Japan leads push to end whaling ban of 'culinary imperialists'

JAPAN: Twenty years after the environmental movement scored one of its biggest victories with the worldwide moratorium on commercial…

JAPAN: Twenty years after the environmental movement scored one of its biggest victories with the worldwide moratorium on commercial whale hunting, campaigners are again pulling on their save-the-whale T-shirts.

Conservationists say the pro-whaling nations of Japan, Iceland and Norway are likely to win control of regulatory body the International Whaling Commission (IWC), when it meets in the West Indies next month.

Led by Tokyo, which has tirelessly lobbied for the return of commercial hunting, the pro-whalers hope to secure 51 per cent of the IWC votes, paving the way for the reversal of the 1986 ban.

Although scrapping the moratorium requires a 75 per cent majority, control of the commission would be a huge propaganda boost to Tokyo's campaign and allow secret voting and other measures likely to help its cause, say environmentalists.

READ MORE

The prospect of an end to the two-decade moratorium will make the June annual IWC conference in St Kitts and Nevis the most vitriolic yet, after years of tension between the two bitterly opposed camps.

The IWC has failed to stop the three pro-whaling nations from killing about 2,000 whales a year. Japan's whaling fleet returned last month from a "scientific expedition" to an Antarctic whale sanctuary with a haul of almost 1,000 whales, in defiance of the whaling body.
▬▬▬
*DIRECTIVE 1*
List the pro-whaling nations that the whaling article names.
▬▬▬
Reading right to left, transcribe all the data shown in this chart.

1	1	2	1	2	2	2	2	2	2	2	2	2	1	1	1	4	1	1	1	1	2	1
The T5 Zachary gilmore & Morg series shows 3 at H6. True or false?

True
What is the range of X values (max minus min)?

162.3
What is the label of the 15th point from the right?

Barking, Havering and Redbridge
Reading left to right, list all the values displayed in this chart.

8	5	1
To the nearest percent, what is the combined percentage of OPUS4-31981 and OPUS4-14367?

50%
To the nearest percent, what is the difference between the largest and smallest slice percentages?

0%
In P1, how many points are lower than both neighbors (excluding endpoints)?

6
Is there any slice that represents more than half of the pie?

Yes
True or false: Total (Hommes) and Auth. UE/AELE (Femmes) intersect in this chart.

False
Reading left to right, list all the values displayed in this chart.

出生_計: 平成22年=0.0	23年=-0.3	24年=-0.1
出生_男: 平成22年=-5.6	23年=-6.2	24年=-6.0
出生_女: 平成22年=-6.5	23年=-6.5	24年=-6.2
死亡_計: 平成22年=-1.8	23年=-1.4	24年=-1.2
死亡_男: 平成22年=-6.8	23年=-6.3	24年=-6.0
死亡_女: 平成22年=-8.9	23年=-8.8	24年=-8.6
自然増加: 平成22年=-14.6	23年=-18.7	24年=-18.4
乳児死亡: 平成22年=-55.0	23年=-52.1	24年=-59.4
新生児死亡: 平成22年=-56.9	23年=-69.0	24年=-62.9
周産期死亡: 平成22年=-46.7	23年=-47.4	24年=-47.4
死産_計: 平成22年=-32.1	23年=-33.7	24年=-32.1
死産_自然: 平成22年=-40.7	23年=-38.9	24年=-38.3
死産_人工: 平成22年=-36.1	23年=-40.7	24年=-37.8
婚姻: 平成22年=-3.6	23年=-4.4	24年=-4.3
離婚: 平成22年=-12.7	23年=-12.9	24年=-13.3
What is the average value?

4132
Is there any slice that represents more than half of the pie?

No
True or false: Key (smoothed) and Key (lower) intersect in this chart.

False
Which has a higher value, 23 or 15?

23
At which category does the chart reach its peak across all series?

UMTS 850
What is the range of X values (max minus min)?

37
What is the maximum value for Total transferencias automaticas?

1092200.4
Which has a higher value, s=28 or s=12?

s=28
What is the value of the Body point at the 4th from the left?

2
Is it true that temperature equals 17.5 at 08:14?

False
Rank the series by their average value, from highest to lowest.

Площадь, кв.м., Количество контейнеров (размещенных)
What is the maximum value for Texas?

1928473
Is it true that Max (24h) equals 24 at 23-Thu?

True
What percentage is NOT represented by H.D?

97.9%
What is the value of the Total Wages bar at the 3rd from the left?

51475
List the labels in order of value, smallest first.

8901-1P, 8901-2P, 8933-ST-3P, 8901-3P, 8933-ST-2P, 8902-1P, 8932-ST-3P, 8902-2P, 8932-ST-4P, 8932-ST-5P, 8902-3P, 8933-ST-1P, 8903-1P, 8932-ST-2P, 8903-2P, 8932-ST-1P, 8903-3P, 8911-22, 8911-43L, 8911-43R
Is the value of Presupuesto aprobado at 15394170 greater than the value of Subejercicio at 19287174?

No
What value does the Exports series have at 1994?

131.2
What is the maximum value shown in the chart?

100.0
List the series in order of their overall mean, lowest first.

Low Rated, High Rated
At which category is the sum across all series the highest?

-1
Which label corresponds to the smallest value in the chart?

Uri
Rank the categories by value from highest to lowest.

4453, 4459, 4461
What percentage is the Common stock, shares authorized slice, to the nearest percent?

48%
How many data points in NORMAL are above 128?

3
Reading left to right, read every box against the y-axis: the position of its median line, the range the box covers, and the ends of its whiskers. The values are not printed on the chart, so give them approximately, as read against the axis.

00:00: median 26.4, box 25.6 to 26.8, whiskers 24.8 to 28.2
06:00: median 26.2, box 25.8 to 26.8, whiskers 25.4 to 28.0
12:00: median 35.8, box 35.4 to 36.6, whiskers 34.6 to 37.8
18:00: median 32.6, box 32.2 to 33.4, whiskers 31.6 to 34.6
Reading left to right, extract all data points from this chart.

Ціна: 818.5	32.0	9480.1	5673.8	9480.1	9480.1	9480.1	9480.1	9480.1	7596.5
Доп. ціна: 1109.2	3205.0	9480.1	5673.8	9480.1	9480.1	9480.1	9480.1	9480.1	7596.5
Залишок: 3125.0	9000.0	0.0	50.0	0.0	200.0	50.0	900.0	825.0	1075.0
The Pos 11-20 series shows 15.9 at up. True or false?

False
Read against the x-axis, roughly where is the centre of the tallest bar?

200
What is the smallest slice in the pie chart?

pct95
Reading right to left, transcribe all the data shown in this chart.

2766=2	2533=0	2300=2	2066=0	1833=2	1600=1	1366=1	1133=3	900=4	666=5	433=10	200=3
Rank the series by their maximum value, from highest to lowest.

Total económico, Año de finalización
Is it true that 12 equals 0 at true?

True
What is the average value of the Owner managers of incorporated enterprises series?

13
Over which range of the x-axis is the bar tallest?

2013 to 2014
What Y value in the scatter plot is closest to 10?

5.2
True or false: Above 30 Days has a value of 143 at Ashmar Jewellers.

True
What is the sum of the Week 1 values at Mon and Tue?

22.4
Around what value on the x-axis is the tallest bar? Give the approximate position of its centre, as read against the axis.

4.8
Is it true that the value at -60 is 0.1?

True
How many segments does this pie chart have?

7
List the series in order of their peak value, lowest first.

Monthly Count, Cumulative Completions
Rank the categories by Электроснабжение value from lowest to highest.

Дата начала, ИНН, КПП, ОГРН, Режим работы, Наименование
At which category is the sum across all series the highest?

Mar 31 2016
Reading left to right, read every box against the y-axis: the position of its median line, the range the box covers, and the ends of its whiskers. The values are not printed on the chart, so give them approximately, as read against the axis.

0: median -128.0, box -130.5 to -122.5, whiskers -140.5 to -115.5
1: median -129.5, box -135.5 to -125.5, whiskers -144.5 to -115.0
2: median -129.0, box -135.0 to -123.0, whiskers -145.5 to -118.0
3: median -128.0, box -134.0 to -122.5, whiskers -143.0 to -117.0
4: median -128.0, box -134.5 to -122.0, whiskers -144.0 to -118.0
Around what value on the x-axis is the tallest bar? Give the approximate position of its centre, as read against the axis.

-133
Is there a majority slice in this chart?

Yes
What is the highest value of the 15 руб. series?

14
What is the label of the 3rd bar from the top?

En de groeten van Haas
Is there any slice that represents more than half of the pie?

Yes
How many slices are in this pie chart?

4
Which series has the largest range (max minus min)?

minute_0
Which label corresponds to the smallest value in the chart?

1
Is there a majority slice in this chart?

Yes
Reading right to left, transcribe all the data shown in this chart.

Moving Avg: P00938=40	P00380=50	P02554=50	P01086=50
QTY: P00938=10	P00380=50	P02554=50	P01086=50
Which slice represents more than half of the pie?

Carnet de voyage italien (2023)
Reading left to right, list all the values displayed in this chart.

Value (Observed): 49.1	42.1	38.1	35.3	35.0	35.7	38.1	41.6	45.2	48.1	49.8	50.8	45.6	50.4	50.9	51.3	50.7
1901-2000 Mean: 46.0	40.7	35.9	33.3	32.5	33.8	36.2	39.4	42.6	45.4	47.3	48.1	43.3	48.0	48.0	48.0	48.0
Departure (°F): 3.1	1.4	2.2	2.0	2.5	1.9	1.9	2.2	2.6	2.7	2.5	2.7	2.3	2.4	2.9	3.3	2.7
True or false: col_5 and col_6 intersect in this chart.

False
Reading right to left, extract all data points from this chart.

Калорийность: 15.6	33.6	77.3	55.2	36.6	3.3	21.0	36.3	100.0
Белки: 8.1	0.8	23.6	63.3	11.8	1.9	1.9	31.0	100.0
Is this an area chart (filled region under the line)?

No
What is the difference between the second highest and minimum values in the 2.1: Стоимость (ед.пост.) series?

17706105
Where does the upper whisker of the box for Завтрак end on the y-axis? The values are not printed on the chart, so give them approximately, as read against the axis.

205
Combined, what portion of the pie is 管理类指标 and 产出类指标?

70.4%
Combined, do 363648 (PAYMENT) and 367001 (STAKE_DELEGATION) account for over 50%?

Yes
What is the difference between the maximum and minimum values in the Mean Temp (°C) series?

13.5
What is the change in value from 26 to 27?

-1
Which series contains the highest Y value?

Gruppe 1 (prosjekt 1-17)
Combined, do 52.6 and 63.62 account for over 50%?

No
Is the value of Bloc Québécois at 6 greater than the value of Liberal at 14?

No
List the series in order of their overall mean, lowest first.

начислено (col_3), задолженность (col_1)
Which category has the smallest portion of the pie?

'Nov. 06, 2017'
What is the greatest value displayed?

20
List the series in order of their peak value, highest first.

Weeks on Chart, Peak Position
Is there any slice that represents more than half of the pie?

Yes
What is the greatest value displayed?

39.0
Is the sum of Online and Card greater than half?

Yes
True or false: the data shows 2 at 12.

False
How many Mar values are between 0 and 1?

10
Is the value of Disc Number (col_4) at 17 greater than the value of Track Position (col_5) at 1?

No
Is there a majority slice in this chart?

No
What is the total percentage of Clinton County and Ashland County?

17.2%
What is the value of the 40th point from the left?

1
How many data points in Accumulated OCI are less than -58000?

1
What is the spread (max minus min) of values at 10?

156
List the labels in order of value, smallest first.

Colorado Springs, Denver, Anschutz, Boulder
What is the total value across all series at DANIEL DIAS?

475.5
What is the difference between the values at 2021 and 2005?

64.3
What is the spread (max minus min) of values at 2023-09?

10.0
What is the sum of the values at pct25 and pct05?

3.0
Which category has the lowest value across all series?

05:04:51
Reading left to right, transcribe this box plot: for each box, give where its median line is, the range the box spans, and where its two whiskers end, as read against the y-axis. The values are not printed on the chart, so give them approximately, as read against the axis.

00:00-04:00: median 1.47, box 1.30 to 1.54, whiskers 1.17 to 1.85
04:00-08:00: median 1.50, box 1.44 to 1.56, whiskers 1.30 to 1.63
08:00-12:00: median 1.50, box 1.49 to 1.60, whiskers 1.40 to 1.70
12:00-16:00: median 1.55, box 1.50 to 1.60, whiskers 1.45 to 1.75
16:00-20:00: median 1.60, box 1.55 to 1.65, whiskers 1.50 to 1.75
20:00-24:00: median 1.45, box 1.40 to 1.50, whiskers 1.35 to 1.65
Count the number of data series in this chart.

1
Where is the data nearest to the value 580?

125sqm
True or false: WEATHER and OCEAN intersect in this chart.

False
▬▬▬
*DIRECTIVE 2*
Duplicate the rows from their first line through the line containing "Is it true that temperature", including both of those lines.

*EXPECTED ANSWER 1*
Japan, Iceland, Norway

*EXPECTED ANSWER 2*
Reading right to left, transcribe all the data shown in this chart.

1	1	2	1	2	2	2	2	2	2	2	2	2	1	1	1	4	1	1	1	1	2	1
The T5 Zachary gilmore & Morg series shows 3 at H6. True or false?

True
What is the range of X values (max minus min)?

162.3
What is the label of the 15th point from the right?

Barking, Havering and Redbridge
Reading left to right, list all the values displayed in this chart.

8	5	1
To the nearest percent, what is the combined percentage of OPUS4-31981 and OPUS4-14367?

50%
To the nearest percent, what is the difference between the largest and smallest slice percentages?

0%
In P1, how many points are lower than both neighbors (excluding endpoints)?

6
Is there any slice that represents more than half of the pie?

Yes
True or false: Total (Hommes) and Auth. UE/AELE (Femmes) intersect in this chart.

False
Reading left to right, list all the values displayed in this chart.

出生_計: 平成22年=0.0	23年=-0.3	24年=-0.1
出生_男: 平成22年=-5.6	23年=-6.2	24年=-6.0
出生_女: 平成22年=-6.5	23年=-6.5	24年=-6.2
死亡_計: 平成22年=-1.8	23年=-1.4	24年=-1.2
死亡_男: 平成22年=-6.8	23年=-6.3	24年=-6.0
死亡_女: 平成22年=-8.9	23年=-8.8	24年=-8.6
自然増加: 平成22年=-14.6	23年=-18.7	24年=-18.4
乳児死亡: 平成22年=-55.0	23年=-52.1	24年=-59.4
新生児死亡: 平成22年=-56.9	23年=-69.0	24年=-62.9
周産期死亡: 平成22年=-46.7	23年=-47.4	24年=-47.4
死産_計: 平成22年=-32.1	23年=-33.7	24年=-32.1
死産_自然: 平成22年=-40.7	23年=-38.9	24年=-38.3
死産_人工: 平成22年=-36.1	23年=-40.7	24年=-37.8
婚姻: 平成22年=-3.6	23年=-4.4	24年=-4.3
離婚: 平成22年=-12.7	23年=-12.9	24年=-13.3
What is the average value?

4132
Is there any slice that represents more than half of the pie?

No
True or false: Key (smoothed) and Key (lower) intersect in this chart.

False
Which has a higher value, 23 or 15?

23
At which category does the chart reach its peak across all series?

UMTS 850
What is the range of X values (max minus min)?

37
What is the maximum value for Total transferencias automaticas?

1092200.4
Which has a higher value, s=28 or s=12?

s=28
What is the value of the Body point at the 4th from the left?

2
Is it true that temperature equals 17.5 at 08:14?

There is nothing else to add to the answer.